NYTimes Dealbook is reporting that last Friday, when the city of Detroit sought approval to borrow $350 million from Barclays Capital to pay payroll and to pay off their interest rate swap counterparties* Judge Rhodes ignored the Bankruptcy Code’s “Safe Harbor” provisions and sent two bank lenders into a confidential mediation through Christmas Eve so that the swap counterparties could “improve the deal for the city.”

I’m not really following this bankruptcy case, but I would like to think that I am well-versed in the arguments of the role of the “Safe Harbor” provisions of the Bankruptcy Code, or the swaps and derivatives treatment in Bankruptcy court.  If nothing else, I’m very passionate about the safe harbor provisions.

Under the Bankruptcy Code, interest rate swap counterparties are entitled to full payment.  In fact, swaps and derivatives counterparties in a bankruptcy are allowed to (and I’m oversimplifying here) ignore the automatic stay, terminate their derivatives contract, and seize underlying collateral.  No other creditors (that I know of) have such latitude in a bankruptcy case.

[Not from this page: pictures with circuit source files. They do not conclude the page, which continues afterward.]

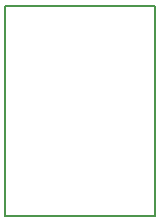
<source format=gbr>
G04 #@! TF.FileFunction,Profile,NP*
%FSLAX46Y46*%
G04 Gerber Fmt 4.6, Leading zero omitted, Abs format (unit mm)*
G04 Created by KiCad (PCBNEW 4.0.1-stable) date Monday, February 29, 2016 'PMt' 03:54:42 PM*
%MOMM*%
G01*
G04 APERTURE LIST*
%ADD10C,0.020000*%
%ADD11C,0.150000*%
G04 APERTURE END LIST*
D10*
D11*
X142240000Y-114300000D02*
X142240000Y-96520000D01*
X154940000Y-114300000D02*
X142240000Y-114300000D01*
X154940000Y-96520000D02*
X154940000Y-114300000D01*
X142240000Y-96520000D02*
X154940000Y-96520000D01*
M02*

</source>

In this case, Detroit’s swap counterparties are already taking 70% rather than the full 100% to which they are entitled.  The Judge does not want to allow even 70% because that is too preferential, so he sent them to mediation so that the city can get a better deal.  This means that the counterparties will either: (1) rest on their laurels in the mediation because if they come out with no deal then they can argue that they are entitled to 100% via the Bankruptcy Code; or (2) take a lower payout and risk a shareholder lawsuit.  Under option (1) the Judge will need to use his 105(a) powers or make a bold move that could later be overturned by a higher court.  Obviously, the Judge hopes that the parties will mutually agree to a lower amount without having to defy the Bankruptcy Code in court.**

The reason the “Safe Harbors” exist is to prevent a bankruptcy filing from creating systemic risk, which might happen if the swaps and derivatives counterparties were unable to escape the jaws of a bankruptcy court.  Swaps and Derivatives are regulated outside of bankruptcy courts, and the regulations have been bolstered sharply by Dodd Frank.

Scholars note that derivatives originated as an insurance against default and that the “Safe Harbors” did not pose a problem until the financial industry firms actually started filing Chapter 11 because they were speculating in these swaps and derivatives.  Thus, Lubben concludes that the “Safe Harbors” are not so disruptive unless debtors are financial firms.

There are good cases to be made for for the current treatment of swaps & derivatives in bankruptcy.  The Systemic Risk argument is a good one: if AIG was allowed to fail the systemic risk could have been enormous, costing swap counterparties $180 billion.  Also, how about certainty in bankruptcy courts?  The more judges use their 105(a) powers, the less ability one has in predicting what is a likely outcome in bankruptcy and the more room for human error.  I believe, as do many other very smart people, that the “Safe Harbors” should be upheld in bankruptcy courts.

Of course I could be convinced to the contrary.  The counterarguments, or arguments that the “Safe Harbors” are not necessary are numerous and may have merit.

One common argument brought up is the cherry-picking problem, whereby the Debtor is able to “cherry-pick” which contracts it wants to perform.  The problem with this argument, as it relates to the “safe harbor” provisions, is that a debtor can always choose which executory contracts to assume and which to assign, and which to reject in bankruptcy. Thus, this problem is not unique.

I should probably continue this post and further develop my arguments in another post.

*$230 million would have paid off swap counterparties while the rest of the proceeds from the loan, $120 million, would go to the streetlights, the police, the razing of dilapidated properties and other city services that the residents of Detroit sorely need.

**I don’t really practice Bankruptcy Law, I just really like it.  I do currently have a pending securities litigation case as an adversary proceeding in New York’s Southern District.